Publié le 12/02/11 16:56 -- mis à jour le 00/00/00 00:00

Il n'échappera à personne que le reste du monde libre et émancipé parle de valeurs de la démocratie alors que la classe politique française parle de valeurs de la république.

Pour les non-avertis, cela ne choque pas, d'autant plus que ces mots sont martelés tous les jours par les médias comme un immense tam-tam dont l'hexagone est la caisse de résonance. Il ne se passe pas un jour sans que chaque citoyen entende d'une façon ou d'une autre les mots «valeurs de la République». C 'est une république certe, mais est-ce une démocratie ? Un illustre inconnu a résumé le quiproquo en termes à peine exagérés « Il n'y a que les Français qui n'ont jamais quitté leur pays et les étrangers qui ne sont jamais venus en France, qui croient que la France est une démocratie ».

En réalité, les valeurs républicaines et les valeurs démocratiques, si elles coïncident sur quelques principes comme certains droits fondamentaux, ne sont pas les mêmes.

Quelles sont les valeurs de la République ?

• indivisibilité : cela veut dire que tous les Français forment LA nation et doivent respecter les mêmes lois. Par exemple, il n'existe pas de peuple corse ou breton, il y a un seul peuple, le peuple français.

• laïcité : cela veut dire que la République ne fait référence à aucune religion et, par conséquent, qu'il y a la séparation entre l'Église et l'État. Si l'État ne subventionne aucun culte (sauf en Alsace), la laïcité républicaine est fondamentalement anti-religieuse, dans ses écoles où l'histoire des religions est esquivée et aussi dans les restrictions de la liberté quand elle touche aux pratiques et aux signes ostentatoires. La laïcité républicaine c'est aussi le soutien financier et politique d'une seule culture : la culture franco-française républicaine.

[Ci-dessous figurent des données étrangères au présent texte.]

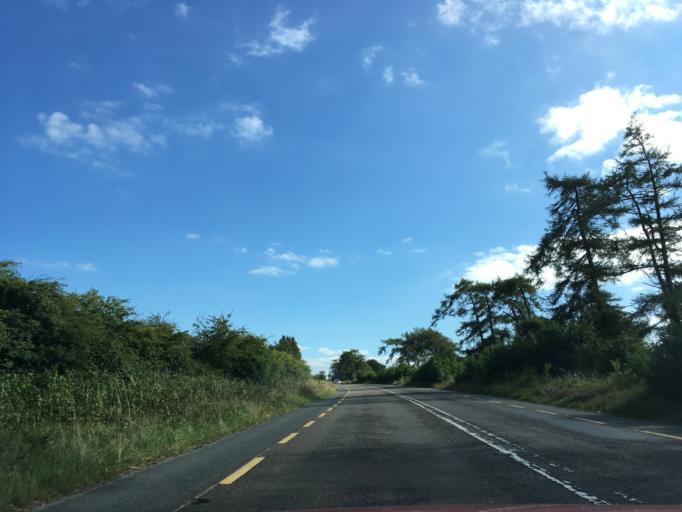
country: IE
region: Munster
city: Cashel
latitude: 52.4809
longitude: -7.8920
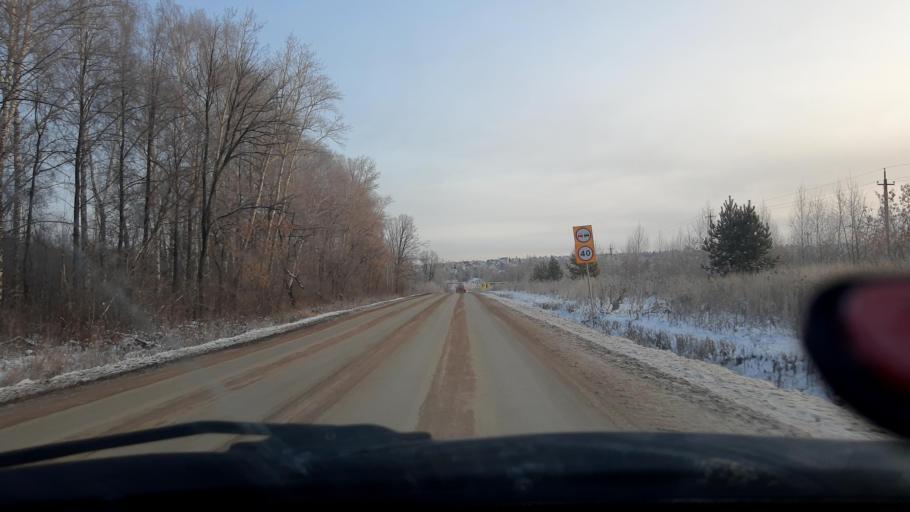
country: RU
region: Bashkortostan
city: Iglino
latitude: 54.8370
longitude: 56.4483
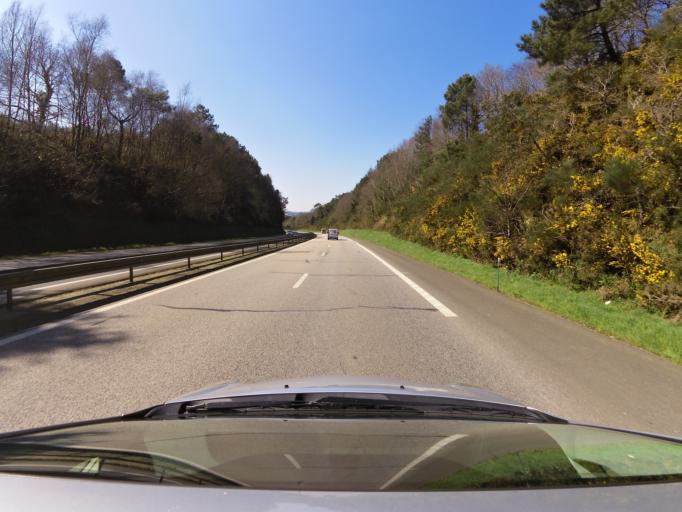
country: FR
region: Brittany
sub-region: Departement du Morbihan
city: Baud
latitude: 47.8844
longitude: -3.0420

• la langue française : elle est la seule officielle et encouragée.

• solidaire ou sociale : cela veut dire que la République aide les plus démunis en instaurant, par exemple, le samu social ou des aides gratuites.

En gros tout est là, même si certains y ajouteront quelques symboles comme le drapeau et la marseillaise et l'héritage de 1789 même teintés de 1793. Certains, comme le journaliste Eric Zeimour ou Dominique De Villepin intègrent même l'Empire dans leur valeurs républicaines -sans la moindre gène. On l'aura compris, les valeurs républicaines comprennent aussi le nationalisme français même si ce n'est écrit nullle part.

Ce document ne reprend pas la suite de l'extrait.